[Data provided]

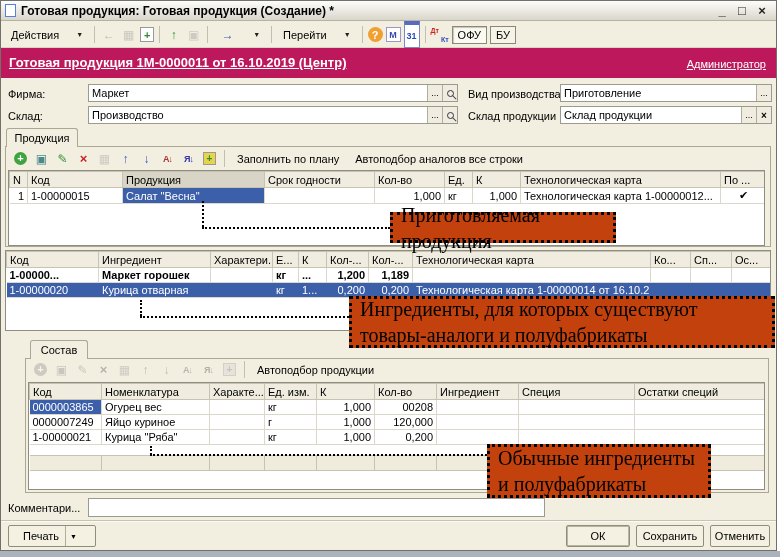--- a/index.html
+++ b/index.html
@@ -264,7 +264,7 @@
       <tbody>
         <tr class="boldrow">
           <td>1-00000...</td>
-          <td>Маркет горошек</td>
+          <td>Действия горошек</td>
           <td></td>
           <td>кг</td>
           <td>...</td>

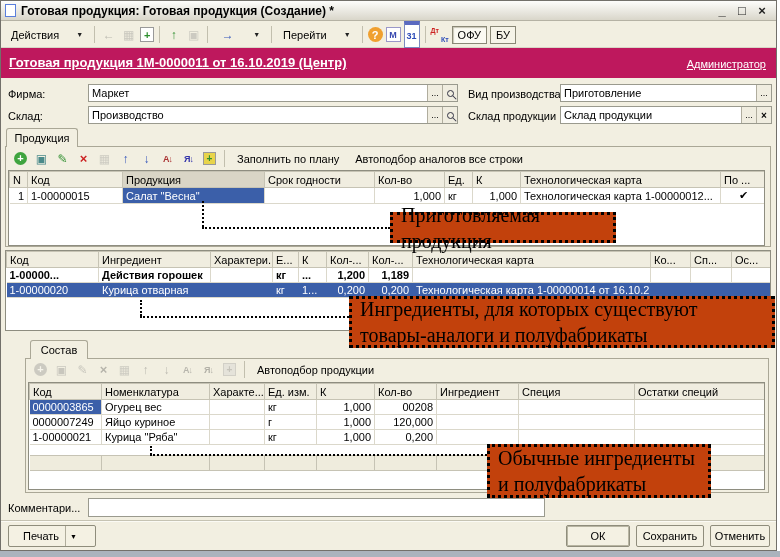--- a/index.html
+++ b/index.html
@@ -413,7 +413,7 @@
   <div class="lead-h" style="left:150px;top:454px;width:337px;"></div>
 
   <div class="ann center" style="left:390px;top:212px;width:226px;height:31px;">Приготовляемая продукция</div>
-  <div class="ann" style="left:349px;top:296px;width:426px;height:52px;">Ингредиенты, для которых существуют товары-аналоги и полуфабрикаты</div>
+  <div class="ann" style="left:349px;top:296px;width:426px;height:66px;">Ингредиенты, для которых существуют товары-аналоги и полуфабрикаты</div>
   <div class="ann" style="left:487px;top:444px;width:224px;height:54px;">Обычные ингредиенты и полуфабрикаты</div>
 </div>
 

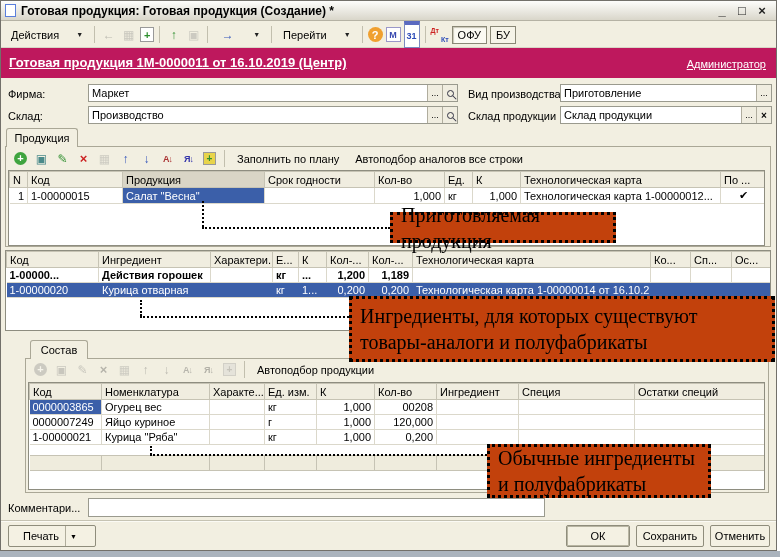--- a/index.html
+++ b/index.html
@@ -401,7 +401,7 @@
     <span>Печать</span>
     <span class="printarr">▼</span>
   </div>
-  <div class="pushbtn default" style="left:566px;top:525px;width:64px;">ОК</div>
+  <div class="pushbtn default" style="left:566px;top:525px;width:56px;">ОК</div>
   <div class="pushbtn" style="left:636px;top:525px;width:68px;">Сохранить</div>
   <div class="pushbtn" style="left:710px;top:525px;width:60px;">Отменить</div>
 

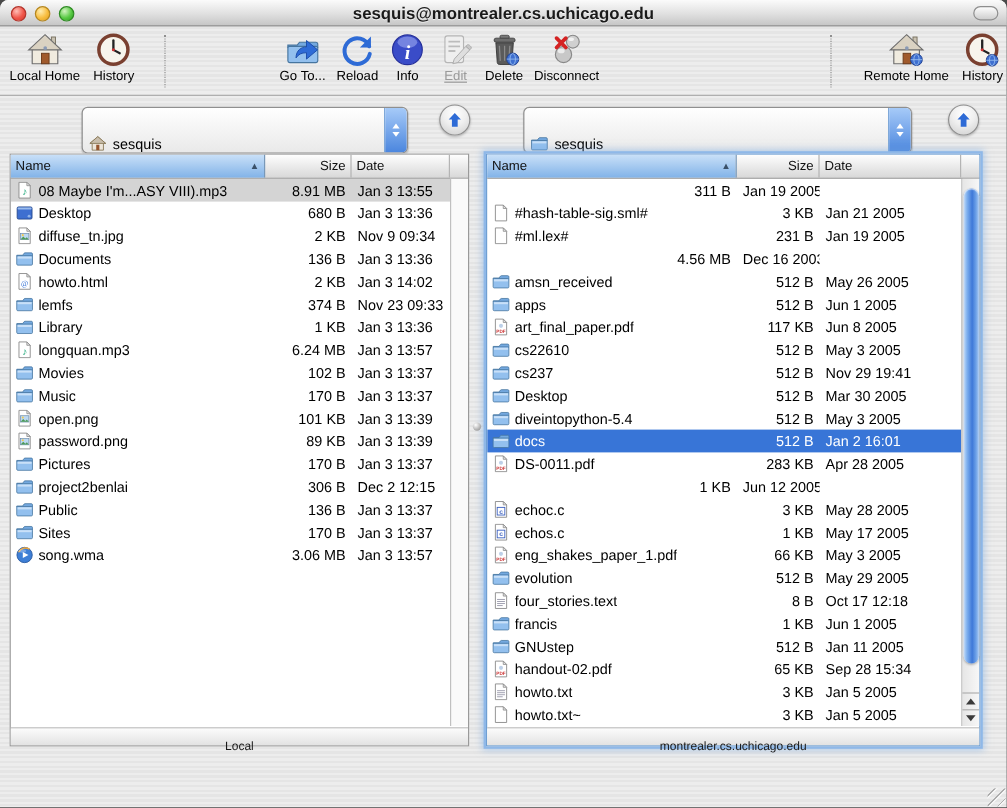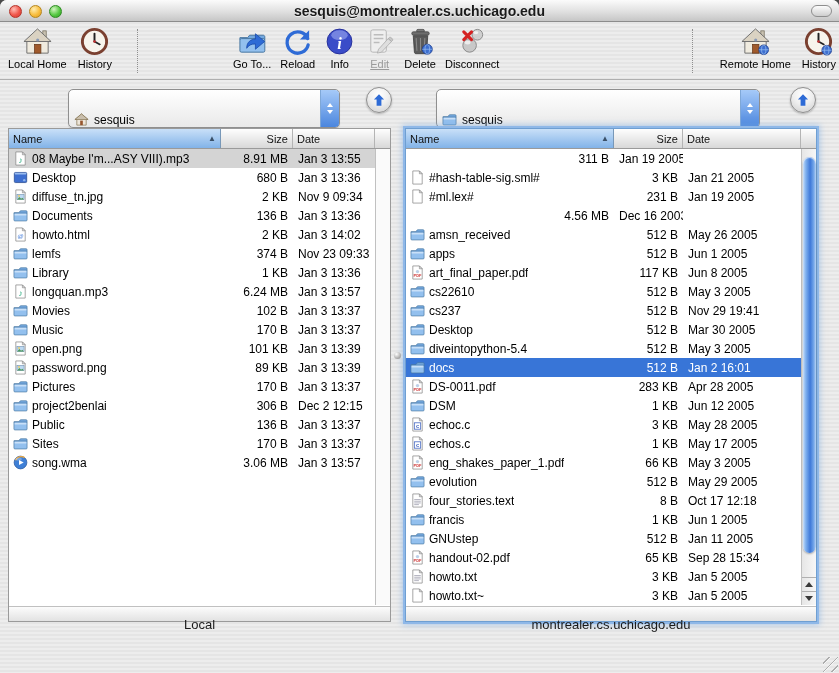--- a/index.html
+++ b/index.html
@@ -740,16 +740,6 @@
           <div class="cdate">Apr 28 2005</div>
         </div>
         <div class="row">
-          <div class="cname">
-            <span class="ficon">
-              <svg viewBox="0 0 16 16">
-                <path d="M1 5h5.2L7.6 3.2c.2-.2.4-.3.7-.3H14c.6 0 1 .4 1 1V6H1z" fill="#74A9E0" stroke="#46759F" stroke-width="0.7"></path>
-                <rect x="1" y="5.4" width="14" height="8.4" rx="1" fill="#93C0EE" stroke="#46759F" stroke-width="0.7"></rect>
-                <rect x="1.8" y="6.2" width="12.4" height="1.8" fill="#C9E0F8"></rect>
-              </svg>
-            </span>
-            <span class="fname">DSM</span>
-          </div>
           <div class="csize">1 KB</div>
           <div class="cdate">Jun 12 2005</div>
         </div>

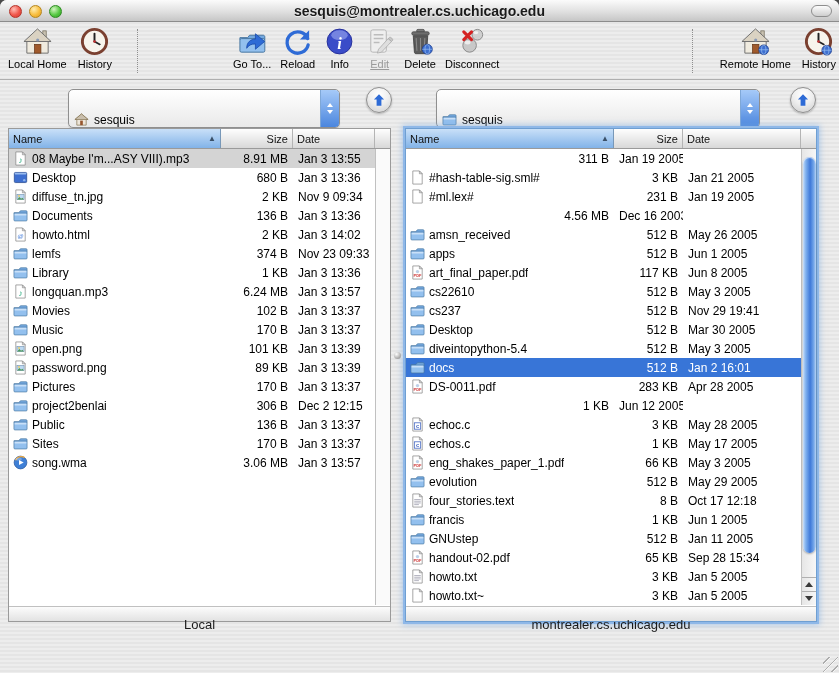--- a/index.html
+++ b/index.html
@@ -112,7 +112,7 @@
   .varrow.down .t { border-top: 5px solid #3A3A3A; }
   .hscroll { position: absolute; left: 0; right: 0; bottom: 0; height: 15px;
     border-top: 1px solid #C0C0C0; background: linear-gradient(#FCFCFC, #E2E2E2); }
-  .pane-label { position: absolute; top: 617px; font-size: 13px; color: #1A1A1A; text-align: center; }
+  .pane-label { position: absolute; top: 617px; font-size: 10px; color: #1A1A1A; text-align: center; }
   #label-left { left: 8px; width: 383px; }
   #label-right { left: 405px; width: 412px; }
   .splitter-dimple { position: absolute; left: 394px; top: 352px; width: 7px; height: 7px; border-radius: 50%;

[/Data provided]

Task instructions:
Reproduce the listing from the "617px; font-size: 10px;" line onward, verbatim.

Solution for this problem:
+  .pane-label { position: absolute; top: 617px; font-size: 10px; color: #1A1A1A; text-align: center; }
   #label-left { left: 8px; width: 383px; }
   #label-right { left: 405px; width: 412px; }
   .splitter-dimple { position: absolute; left: 394px; top: 352px; width: 7px; height: 7px; border-radius: 50%;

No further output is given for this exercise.